Paltrow, De Palma and Baumbach; Credit: Courtesy of A24

Paltrow, De Palma and Baumbach; Credit: Courtesy of A24

Most of these are stories he’s told before, so little of what he says here will feel revelatory to his biggest devotees. The true highlight of De Palma is the work itself and hearing the man talk about issues of form and technique — about when his signature split-screen effect works best, or how he came up with the split-diopter shot, which allows foreground and background to remain simultaneously in focus. Or how long takes allow him to document emotions “happening in real time.” Or how the current Hollywood craze for pre-visualization with computers is leading to “visual clichés” and boring action sequences.
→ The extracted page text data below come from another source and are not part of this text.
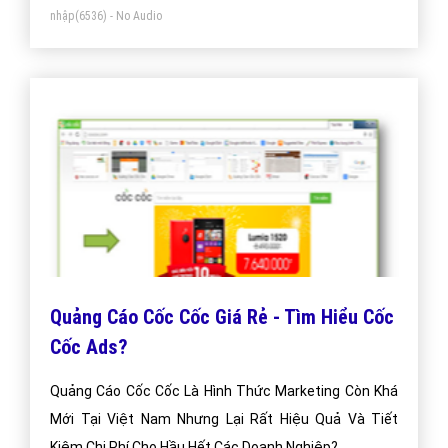
nhập
(6536) - No Audio
Quảng Cáo Cốc Cốc Giá Rẻ - Tìm Hiểu Cốc
Cốc Ads?
Quảng Cáo Cốc Cốc Là Hình Thức Marketing Còn Khá
Mới Tại Việt Nam Nhưng Lại Rất Hiệu Quả Và Tiết
Kiệm Chi Phí Cho Hầu Hết Các Doanh Nghiệp?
Occasionally, he touches on others’ films, and his observations are incisive, as when he notes that the deliberate pacing in Stanley Kubrick’s Barry Lyndon establishes a “time-sense” of its 18th-century setting, immersing you in the rhythms of its era. All too often, directors feign modesty or just-doing-my-job naïveté. De Palma, by contrast, comes off as quick, smart — but never cocky. Throughout, you get the sense of an artist for whom style is a living, breathing thing. He understands that composition, movement, cutting and pacing lie at the heart of what he does.

As a paid-in-full member of the Brian De Palma Fan Club, I enjoyed the hell out of De Palma, even though very little of it challenged my assumptions and opinions about the films. Like a lot of recent documentaries about artists, it ultimately plays somewhat like a glorified DVD extra: an interview with, a video essay about and a love letter to a favorite filmmaker. Perhaps it might have been interesting to pursue further the controversies around his work — to give voice to those who’ve accused him of misogyny, say — or to make a more pronounced case for the ongoing relevance of his films. But that’s a different movie, and while De Palma is an eloquent advocate for his own work, he’s not about to sit there and spend hours answering his critics or trying to get the uninitiated into the theater to watch his stuff. For better and for worse, we no longer live in an era when he needs to.